*Assignment*
Which lines of the entries below run from the one holding "non-Hodgkin's type, Low" to the one holding "of human glioma", inclusive? Set down exactly those lines and no others.

[[ Exercise data, beginning ]]

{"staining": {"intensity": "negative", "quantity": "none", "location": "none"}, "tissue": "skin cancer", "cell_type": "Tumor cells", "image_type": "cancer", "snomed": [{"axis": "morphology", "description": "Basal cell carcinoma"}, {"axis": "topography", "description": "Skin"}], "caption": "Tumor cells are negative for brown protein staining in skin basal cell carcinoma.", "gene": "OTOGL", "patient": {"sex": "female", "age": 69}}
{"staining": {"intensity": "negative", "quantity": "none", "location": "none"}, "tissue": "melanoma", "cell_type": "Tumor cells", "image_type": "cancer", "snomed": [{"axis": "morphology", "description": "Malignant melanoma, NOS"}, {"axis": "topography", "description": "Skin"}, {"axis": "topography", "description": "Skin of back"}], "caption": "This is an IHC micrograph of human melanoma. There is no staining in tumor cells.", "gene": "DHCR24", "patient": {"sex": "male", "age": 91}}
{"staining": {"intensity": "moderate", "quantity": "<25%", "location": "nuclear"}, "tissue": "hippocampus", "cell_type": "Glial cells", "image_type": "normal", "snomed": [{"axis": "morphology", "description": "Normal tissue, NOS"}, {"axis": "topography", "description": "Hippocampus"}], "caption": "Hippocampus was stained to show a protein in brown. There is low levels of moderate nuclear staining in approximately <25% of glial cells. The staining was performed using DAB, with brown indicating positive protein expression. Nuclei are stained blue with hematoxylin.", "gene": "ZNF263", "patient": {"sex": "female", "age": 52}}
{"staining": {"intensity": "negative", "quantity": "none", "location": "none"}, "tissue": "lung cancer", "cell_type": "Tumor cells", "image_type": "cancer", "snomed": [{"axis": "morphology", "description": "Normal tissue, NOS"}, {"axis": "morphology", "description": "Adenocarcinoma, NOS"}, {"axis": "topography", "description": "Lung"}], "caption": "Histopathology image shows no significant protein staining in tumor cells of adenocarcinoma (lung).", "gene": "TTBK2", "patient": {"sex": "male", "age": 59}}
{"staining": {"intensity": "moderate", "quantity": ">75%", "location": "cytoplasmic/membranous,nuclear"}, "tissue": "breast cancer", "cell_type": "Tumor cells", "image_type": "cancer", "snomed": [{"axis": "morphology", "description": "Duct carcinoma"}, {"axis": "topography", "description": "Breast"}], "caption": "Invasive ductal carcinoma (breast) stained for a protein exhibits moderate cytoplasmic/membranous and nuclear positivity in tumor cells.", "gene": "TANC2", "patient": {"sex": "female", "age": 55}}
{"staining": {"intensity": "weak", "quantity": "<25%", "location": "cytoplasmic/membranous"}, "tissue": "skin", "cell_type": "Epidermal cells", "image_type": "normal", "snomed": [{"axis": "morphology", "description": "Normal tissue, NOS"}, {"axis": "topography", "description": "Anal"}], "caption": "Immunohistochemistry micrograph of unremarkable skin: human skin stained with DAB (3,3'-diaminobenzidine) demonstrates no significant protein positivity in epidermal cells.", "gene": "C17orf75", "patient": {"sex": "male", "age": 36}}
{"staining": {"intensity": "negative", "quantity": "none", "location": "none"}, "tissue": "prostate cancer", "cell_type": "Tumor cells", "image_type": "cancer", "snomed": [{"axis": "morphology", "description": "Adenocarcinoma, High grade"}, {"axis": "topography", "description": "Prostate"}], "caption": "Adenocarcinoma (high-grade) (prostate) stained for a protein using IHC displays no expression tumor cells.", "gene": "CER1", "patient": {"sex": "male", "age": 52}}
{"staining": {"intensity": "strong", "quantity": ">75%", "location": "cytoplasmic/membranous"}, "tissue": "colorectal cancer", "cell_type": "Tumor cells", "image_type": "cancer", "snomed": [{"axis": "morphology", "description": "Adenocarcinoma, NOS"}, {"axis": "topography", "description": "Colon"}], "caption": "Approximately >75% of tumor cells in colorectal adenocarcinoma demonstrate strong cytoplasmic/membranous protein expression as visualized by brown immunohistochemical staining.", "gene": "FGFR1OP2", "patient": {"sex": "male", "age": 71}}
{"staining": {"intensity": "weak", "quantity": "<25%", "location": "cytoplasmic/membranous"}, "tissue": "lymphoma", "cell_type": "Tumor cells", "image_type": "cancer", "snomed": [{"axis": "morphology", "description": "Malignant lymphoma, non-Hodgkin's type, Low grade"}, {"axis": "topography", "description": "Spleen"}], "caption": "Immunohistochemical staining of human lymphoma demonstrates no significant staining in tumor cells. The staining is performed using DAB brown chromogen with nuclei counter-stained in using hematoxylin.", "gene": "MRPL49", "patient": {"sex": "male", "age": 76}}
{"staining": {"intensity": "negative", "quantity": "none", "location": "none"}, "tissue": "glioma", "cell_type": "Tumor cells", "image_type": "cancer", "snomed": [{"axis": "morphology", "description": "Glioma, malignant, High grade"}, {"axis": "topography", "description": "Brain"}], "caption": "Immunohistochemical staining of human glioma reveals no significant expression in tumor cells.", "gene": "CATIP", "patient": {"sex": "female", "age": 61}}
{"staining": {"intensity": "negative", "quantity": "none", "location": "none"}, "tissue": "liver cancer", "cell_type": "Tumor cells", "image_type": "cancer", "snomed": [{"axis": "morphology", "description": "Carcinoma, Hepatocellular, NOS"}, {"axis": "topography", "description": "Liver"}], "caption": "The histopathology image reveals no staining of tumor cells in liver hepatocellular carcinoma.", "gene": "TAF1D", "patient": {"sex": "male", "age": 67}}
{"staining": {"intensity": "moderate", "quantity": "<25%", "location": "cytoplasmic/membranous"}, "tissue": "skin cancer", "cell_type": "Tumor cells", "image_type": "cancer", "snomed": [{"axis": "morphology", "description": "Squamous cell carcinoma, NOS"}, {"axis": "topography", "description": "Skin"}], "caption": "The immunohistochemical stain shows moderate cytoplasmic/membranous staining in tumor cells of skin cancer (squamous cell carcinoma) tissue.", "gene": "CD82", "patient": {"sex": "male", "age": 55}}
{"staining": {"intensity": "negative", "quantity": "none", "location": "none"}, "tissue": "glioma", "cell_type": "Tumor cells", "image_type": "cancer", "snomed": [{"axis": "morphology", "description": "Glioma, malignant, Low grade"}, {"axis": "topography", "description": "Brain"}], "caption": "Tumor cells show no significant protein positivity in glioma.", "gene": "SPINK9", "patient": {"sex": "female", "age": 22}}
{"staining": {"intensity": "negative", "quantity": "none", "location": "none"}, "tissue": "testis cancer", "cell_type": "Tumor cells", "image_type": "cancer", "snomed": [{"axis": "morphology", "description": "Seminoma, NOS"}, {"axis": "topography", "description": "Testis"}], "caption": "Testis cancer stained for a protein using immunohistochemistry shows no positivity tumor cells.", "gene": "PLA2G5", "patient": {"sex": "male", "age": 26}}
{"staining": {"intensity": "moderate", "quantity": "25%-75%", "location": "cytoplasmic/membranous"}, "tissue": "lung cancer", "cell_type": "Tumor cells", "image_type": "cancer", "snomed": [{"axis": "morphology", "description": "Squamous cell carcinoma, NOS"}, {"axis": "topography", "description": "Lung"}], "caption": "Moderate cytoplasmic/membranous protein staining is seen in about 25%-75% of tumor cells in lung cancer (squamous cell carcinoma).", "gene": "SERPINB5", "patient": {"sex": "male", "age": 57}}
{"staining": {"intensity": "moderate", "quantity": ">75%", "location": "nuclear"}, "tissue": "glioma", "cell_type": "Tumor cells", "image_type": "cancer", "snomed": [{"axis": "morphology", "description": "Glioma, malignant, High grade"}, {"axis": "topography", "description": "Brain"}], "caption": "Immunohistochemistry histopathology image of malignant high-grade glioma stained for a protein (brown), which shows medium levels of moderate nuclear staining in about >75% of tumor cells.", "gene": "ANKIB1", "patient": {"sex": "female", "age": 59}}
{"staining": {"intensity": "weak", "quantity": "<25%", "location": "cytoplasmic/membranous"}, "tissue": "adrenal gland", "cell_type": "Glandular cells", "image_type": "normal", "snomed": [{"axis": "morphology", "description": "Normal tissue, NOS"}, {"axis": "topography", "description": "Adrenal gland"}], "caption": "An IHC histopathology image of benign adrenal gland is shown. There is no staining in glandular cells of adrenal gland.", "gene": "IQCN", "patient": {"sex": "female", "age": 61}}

[[ Exercise data, end ]]

*Response to the task*
{"staining": {"intensity": "weak", "quantity": "<25%", "location": "cytoplasmic/membranous"}, "tissue": "lymphoma", "cell_type": "Tumor cells", "image_type": "cancer", "snomed": [{"axis": "morphology", "description": "Malignant lymphoma, non-Hodgkin's type, Low grade"}, {"axis": "topography", "description": "Spleen"}], "caption": "Immunohistochemical staining of human lymphoma demonstrates no significant staining in tumor cells. The staining is performed using DAB brown chromogen with nuclei counter-stained in using hematoxylin.", "gene": "MRPL49", "patient": {"sex": "male", "age": 76}}
{"staining": {"intensity": "negative", "quantity": "none", "location": "none"}, "tissue": "glioma", "cell_type": "Tumor cells", "image_type": "cancer", "snomed": [{"axis": "morphology", "description": "Glioma, malignant, High grade"}, {"axis": "topography", "description": "Brain"}], "caption": "Immunohistochemical staining of human glioma reveals no significant expression in tumor cells.", "gene": "CATIP", "patient": {"sex": "female", "age": 61}}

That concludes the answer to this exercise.